Actually, the shortcomings of the Turkish middle education system have prompted the SSALTT to launch such a campaign, members of the group say.

“Young people cannot find an opportunity to express themselves under the present education system in Turkey. So the stage provides them an opportunity to express themselves freely,” says Rifat Magriso, one of the directors of the group.

According to the group, middle education in Turkey relies heavily on memorizing textbooks and does not allow students to develop their creative skills. In other words there is no room for imagination at classrooms. So the stage is a formidable means to fill in that gap.

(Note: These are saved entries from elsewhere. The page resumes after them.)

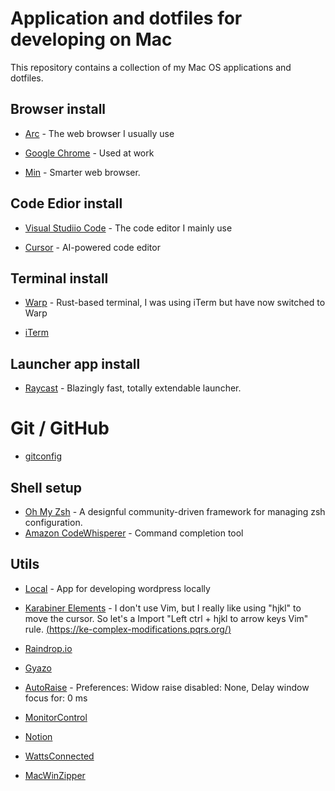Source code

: # Application and dotfiles for developing on Mac

This repository contains a collection of my Mac OS applications and dotfiles.

## Browser install

- [Arc](https://arc.net/) - The web browser I usually use

- [Google Chrome](https://www.google.com/intl/ja_jp/chrome/) - Used at work

- [Min](https://minbrowser.org/) - Smarter web browser.

## Code Edior install

- [Visual Studiio Code](https://code.visualstudio.com/) - The code editor I mainly use

- [Cursor](https://cursor.sh/) - AI-powered code editor

## Terminal install

- [Warp](https://www.warp.dev/) - Rust-based terminal, I was using iTerm but have now switched to Warp

- [iTerm](https://iterm2.com/)

## Launcher app install

- [Raycast](https://www.raycast.com/) - Blazingly fast, totally extendable launcher.

# Git / GitHub

- [gitconfig](/.gitconfig)

## Shell setup

- [Oh My Zsh](https://ohmyz.sh/) - A designful community-driven framework for managing zsh configuration.
- [Amazon CodeWhisperer](https://aws.amazon.com/jp/codewhisperer/resources/) - Command completion tool
## Utils

- [Local](https://localwp.com/) - App for developing wordpress locally

- [Karabiner Elements](https://karabiner-elements.pqrs.org/) - I don't use Vim, but I really like using "hjkl" to move the cursor. So let's a Import "Left ctrl + hjkl to arrow keys Vim" rule.
  [(https://ke-complex-modifications.pqrs.org/)](https://ke-complex-modifications.pqrs.org/)

- [Raindrop.io](https://raindrop.io/)

- [Gyazo](https://gyazo.com/ja)

- [AutoRaise](https://github.com/sbmpost/AutoRaise) - Preferences: Widow raise disabled: None, Delay window focus for: 0 ms

- [MonitorControl](https://github.com/MonitorControl/MonitorControl)

- [Notion](https://www.notion.so/ja-jp)

- [WattsConnected](https://apps.apple.com/jp/app/wattsconnected/id1639692859)

- [MacWinZipper](https://tida.co.jp/macwinzipper)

“High school students come from an age group where their characters are shaped up. Theater is also very useful at this stage for them to participate at team work and adopt the habit of feeling empathy for the other members of the group they are working with. Besides theater includes other branches of art and it provides you the opportunity to share your imagination with others,” Magriso observes.

According to the members of SSALTT, theater is both a collective and individual art. As individuals you have to express your imaginative and creative skills and as a collective you have to act in unison with others, in this way theater as an art could be considered as a rehearsal for real life.

The group explains that like every theater members consist of actors and directors. But there is no strict division between the two. During the production of plays the stage management staff coaches their own directors. Some players take on the role of director or vice versa.

SSALTT was founded in 1992 by Okan Yalabik, a student then. The first director was Ali Cengiz Deveci.

Since its foundation, SSALTT staged a variety of plays ranging from William Shakerpeare’s “A Midsummer Night’s Dream” to Friedrich Durrenmatt’s “Tower of Babel” and “Romulus the Great.”

They have also put a number of plays by Turkish writers on stage.